The reason for this rule is that `Seq` hides completely the
performance of operations -- for example it defines cons and snoc
and append for all structures even if it requires a full copy for an
array.
`ImmArray` should be used in cases where you do not need to append
or prepend content often. It is however very cheap to slice the
`ImmArray` (removing elements from either end).

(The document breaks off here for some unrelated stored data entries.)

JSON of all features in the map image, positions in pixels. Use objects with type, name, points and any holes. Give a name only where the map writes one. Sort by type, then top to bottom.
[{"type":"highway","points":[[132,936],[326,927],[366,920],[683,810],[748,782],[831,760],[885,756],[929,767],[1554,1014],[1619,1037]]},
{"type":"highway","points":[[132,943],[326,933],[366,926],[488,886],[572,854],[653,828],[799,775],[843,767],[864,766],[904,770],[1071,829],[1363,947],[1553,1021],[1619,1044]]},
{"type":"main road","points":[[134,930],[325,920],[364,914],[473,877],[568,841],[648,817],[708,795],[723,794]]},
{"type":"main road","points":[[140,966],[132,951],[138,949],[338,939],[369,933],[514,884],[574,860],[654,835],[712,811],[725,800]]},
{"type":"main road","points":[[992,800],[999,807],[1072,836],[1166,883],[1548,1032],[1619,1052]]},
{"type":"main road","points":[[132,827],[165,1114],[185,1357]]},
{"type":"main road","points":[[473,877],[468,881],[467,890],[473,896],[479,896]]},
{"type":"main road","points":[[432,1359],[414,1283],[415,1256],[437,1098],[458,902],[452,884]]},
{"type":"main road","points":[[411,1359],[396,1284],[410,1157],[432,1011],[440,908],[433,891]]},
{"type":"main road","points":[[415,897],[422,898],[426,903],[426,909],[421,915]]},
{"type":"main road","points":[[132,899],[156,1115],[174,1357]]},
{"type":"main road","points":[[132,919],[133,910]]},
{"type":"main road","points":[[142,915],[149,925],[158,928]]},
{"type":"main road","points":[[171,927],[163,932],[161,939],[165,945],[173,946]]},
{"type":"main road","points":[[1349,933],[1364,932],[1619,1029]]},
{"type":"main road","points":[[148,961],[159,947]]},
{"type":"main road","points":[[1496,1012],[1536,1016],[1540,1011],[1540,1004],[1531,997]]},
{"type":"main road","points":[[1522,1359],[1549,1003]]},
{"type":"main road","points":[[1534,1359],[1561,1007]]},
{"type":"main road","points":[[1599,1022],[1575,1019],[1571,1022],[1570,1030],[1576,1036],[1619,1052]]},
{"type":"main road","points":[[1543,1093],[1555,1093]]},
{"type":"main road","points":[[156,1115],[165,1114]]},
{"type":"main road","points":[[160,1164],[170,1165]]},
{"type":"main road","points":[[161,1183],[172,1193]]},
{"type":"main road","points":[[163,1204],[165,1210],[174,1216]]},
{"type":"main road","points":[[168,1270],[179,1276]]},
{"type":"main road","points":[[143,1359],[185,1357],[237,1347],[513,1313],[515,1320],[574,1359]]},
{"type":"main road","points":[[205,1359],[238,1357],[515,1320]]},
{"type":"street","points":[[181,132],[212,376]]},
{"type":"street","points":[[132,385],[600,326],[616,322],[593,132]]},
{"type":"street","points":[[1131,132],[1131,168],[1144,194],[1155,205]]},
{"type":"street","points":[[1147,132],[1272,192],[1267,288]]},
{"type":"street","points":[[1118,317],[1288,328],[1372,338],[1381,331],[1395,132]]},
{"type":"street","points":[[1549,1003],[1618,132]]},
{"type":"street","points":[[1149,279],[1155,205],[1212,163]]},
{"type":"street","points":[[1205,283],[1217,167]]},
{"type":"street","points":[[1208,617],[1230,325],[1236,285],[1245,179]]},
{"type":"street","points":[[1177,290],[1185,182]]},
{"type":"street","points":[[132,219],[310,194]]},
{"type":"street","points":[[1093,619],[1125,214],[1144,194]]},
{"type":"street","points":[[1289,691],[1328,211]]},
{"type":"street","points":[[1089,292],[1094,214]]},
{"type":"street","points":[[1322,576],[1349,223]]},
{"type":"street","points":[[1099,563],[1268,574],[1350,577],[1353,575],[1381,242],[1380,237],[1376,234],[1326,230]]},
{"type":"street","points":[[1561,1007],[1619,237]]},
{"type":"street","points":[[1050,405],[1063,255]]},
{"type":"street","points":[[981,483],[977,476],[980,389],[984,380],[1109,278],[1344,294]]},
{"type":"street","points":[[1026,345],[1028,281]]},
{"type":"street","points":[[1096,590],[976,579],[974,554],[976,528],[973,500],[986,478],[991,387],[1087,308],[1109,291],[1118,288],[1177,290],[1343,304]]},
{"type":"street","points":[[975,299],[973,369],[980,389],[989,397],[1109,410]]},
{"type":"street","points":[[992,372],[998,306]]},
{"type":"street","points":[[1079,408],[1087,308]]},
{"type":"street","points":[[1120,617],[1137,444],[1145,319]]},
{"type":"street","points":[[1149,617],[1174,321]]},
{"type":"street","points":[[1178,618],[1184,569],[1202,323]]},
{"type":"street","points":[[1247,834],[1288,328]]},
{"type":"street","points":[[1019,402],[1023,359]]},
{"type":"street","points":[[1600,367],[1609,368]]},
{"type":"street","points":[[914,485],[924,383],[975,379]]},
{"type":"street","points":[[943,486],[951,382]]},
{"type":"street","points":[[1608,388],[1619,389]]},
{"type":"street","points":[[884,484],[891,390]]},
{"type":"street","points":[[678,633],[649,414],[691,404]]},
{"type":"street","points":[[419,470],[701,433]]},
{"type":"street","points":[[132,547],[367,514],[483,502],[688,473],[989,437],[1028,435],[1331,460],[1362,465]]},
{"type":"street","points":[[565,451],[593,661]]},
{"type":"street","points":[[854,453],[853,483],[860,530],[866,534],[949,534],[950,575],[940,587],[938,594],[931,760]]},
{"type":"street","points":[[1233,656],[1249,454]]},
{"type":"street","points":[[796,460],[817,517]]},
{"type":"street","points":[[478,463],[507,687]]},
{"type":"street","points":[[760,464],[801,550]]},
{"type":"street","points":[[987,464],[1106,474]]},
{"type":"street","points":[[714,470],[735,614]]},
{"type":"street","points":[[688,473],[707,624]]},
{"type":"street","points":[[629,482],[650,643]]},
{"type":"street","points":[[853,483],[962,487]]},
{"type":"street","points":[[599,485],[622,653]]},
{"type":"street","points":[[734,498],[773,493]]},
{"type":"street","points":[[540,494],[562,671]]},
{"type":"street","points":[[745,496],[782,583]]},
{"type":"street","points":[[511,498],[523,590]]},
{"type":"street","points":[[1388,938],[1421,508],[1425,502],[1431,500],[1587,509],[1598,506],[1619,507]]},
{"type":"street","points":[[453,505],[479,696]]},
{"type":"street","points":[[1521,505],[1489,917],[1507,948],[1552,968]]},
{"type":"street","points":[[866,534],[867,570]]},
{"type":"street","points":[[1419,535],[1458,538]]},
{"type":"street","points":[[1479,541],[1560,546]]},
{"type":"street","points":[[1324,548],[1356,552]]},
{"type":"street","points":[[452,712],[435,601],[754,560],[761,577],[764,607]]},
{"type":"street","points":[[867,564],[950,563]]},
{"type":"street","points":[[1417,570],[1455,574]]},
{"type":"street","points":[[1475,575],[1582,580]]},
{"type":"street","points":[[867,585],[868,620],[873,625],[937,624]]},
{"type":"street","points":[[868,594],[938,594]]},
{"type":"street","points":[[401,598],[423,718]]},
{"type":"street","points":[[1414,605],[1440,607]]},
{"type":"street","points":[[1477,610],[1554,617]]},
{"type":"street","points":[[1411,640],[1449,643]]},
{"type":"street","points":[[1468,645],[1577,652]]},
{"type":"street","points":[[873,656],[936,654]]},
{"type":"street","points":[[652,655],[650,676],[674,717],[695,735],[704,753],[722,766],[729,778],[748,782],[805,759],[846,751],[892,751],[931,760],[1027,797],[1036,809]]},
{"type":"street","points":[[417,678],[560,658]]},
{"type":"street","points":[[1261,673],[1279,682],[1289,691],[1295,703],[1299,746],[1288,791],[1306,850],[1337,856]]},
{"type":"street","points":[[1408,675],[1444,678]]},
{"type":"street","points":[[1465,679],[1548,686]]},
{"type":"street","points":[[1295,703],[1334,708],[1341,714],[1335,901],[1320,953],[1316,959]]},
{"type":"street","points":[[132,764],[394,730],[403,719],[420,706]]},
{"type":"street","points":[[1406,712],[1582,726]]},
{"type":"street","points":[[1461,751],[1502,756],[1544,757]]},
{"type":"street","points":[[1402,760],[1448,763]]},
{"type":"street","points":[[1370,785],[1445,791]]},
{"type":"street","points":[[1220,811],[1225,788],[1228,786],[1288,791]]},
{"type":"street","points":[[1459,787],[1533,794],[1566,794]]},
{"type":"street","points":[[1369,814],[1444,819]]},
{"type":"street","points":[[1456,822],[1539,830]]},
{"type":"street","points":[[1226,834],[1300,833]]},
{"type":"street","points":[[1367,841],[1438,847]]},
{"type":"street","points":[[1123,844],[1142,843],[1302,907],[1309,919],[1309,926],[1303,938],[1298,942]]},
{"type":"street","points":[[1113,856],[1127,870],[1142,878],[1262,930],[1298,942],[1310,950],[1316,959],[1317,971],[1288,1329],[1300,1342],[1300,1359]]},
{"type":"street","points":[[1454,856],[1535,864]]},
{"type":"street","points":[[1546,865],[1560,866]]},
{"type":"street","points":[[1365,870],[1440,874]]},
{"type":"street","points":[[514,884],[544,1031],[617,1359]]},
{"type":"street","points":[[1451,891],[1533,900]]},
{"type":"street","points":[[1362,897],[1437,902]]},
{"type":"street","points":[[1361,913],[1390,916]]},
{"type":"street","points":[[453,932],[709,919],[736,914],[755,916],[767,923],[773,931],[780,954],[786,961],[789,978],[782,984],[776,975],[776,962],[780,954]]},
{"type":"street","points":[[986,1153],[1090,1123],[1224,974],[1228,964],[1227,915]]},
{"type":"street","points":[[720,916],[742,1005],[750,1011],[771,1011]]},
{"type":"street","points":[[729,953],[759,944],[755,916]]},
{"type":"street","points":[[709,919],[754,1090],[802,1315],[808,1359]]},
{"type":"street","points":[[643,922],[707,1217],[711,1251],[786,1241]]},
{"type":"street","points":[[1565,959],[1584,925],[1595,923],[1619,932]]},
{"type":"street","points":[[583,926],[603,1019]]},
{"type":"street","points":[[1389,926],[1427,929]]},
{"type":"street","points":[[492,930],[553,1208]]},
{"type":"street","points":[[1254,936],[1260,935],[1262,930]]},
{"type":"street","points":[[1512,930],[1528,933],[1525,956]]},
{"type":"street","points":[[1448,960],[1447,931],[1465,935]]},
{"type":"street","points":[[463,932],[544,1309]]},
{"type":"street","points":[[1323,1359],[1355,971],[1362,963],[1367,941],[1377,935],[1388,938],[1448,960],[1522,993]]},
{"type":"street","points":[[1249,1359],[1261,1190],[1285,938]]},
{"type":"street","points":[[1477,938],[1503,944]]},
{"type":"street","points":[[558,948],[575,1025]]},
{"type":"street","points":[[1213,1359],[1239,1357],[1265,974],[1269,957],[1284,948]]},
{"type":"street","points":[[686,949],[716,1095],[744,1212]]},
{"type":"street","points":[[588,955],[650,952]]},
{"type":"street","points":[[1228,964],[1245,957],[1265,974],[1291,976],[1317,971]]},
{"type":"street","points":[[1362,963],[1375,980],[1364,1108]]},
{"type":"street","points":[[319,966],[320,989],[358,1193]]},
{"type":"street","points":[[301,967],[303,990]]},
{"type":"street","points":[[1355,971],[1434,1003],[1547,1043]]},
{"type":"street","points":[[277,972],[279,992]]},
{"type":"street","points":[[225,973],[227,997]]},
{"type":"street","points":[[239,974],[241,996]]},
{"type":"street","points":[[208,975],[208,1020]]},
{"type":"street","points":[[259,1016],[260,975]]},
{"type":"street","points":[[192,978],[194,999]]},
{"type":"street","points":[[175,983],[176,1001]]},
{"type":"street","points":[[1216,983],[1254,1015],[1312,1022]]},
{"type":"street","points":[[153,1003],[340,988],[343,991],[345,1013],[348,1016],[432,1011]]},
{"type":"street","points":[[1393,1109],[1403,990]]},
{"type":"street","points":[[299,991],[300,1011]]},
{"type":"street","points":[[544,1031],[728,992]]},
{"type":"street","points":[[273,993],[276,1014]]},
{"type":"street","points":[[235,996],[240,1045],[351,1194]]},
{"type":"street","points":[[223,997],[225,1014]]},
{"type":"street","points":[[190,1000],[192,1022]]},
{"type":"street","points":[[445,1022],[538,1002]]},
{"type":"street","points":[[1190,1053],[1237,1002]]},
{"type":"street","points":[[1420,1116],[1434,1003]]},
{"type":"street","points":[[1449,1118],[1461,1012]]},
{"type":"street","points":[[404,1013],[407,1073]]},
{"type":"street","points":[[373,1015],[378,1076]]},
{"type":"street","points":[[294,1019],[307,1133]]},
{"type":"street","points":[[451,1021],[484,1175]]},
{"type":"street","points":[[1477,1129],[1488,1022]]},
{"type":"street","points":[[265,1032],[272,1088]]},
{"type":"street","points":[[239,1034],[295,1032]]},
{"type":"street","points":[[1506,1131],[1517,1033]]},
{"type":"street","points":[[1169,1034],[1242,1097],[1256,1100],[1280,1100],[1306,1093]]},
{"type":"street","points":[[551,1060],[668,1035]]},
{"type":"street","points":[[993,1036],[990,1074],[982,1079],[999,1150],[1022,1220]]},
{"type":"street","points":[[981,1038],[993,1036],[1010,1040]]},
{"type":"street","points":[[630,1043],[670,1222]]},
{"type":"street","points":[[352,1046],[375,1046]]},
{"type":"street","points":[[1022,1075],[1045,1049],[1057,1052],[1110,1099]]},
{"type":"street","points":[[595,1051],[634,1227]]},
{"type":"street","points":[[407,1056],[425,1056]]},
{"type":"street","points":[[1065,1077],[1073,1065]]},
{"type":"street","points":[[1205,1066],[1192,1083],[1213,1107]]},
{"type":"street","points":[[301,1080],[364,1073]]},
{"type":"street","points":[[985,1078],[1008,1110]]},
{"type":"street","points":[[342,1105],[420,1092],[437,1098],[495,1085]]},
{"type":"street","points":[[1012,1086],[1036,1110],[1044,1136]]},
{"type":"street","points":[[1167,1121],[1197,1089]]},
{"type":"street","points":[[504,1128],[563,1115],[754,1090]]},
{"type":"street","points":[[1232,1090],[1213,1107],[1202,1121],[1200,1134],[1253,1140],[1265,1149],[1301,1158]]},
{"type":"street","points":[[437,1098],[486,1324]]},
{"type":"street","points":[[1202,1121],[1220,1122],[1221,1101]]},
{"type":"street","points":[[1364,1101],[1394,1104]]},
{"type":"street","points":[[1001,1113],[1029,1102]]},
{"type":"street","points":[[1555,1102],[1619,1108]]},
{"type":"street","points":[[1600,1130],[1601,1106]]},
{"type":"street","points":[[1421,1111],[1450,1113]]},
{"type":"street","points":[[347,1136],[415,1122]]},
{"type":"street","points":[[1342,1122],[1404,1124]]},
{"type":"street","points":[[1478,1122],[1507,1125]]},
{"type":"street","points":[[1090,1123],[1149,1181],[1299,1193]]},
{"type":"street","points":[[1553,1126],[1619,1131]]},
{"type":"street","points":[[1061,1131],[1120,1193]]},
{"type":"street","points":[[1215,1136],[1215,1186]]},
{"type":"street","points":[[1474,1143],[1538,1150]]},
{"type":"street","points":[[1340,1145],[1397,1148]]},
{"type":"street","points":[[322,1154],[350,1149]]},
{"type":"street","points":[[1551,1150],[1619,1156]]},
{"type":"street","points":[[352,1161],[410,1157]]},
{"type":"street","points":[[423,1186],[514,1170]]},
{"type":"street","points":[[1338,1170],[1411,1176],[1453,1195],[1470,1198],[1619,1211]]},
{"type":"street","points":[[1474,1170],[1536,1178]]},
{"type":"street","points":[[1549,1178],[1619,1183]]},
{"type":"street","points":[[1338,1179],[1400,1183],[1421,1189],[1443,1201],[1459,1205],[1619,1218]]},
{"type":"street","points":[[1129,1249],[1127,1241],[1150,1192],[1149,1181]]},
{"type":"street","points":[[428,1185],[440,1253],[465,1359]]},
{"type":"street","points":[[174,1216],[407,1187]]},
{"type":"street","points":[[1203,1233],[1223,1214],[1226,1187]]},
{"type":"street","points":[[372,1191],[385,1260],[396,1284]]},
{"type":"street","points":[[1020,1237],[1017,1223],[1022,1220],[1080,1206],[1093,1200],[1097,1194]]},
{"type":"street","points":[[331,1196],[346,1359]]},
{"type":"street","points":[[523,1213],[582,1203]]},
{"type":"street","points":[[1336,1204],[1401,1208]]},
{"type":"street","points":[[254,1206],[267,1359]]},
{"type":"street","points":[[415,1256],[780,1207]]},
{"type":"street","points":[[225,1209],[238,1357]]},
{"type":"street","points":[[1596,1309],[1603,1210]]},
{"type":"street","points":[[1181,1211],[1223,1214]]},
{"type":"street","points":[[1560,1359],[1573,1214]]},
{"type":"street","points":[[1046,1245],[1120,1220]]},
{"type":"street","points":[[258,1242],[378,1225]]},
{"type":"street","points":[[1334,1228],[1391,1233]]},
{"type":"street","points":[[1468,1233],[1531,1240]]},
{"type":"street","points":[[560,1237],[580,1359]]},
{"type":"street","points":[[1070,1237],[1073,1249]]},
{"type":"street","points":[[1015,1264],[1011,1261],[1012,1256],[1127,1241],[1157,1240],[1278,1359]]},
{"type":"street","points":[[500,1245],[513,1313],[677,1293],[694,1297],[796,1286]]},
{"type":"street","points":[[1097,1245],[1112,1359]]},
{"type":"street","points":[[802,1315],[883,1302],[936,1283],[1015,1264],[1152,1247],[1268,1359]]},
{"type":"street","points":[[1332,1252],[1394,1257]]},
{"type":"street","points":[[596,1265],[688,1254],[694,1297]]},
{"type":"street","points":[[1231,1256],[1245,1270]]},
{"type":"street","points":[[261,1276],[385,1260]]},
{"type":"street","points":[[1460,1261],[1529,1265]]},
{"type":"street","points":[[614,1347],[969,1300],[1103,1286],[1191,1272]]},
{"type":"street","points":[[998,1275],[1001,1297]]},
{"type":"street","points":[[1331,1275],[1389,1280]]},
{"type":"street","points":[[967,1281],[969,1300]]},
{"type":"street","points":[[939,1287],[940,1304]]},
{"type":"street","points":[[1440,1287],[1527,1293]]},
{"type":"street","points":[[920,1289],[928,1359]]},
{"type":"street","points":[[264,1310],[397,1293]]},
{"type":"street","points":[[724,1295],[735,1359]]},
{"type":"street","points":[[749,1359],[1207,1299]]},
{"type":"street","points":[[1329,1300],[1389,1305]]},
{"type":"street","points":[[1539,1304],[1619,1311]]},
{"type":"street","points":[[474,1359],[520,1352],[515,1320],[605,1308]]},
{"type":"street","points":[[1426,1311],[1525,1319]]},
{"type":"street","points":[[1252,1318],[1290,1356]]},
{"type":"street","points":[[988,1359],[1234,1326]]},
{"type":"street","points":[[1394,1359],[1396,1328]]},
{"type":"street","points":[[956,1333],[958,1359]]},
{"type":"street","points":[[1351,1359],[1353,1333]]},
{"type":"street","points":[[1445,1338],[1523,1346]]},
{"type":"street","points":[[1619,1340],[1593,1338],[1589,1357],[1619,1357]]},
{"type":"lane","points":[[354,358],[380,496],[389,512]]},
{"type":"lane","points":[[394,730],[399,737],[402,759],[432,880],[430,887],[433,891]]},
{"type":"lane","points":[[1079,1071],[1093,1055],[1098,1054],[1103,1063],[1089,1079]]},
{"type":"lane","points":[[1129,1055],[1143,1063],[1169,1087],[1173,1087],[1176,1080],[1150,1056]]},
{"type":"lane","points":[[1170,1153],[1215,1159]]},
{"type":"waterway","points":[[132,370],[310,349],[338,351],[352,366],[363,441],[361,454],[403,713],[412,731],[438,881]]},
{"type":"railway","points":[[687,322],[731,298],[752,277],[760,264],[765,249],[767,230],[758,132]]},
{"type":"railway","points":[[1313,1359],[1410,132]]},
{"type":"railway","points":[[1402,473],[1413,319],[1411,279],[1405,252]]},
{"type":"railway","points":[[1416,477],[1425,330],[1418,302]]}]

`FrontStack` should be used when needing to build up a list of
elements by prepending elements. Both single elements or chunks
in the form of `ImmArray` can be prepended. A typical use case
if traversing a tree in topological order by keeping a stack of
children to still be visited.
`BackStack` is like `FrontStack` but you can append rather than
prepend. For example if you find yourself building and then
reversing a list, use `BackStack` instead.
* Avoid mutable data structures in external APIs. This is not set in
stone but generally a code smell.
* Try to always define functions on user-provided data structures (of
which we have a lot of in this codebase) to be tail recursive. The
typical way to do this is by defining little "interpreters" to perform
your function. XXX put good example here once we have an established
pattern. In doubt, ask Francesco Mazzoli or Gyorgy Farkas about this.
* Disable "Optimize imports on the fly" and the "Optimize Imports" shortcut in
IntelliJ IDEA, since they mess up diffs and can subtly, insidiously change
the semantics of your code (Scala imports are order sensitive). You can
disable "on the fly" at Menu -> Preferences -> Editor -> General -> Auto
Import -> Scala, and the shortcut key in Preferences -> Keymap -> search
Optimize Imports -> double-click result -> Remove.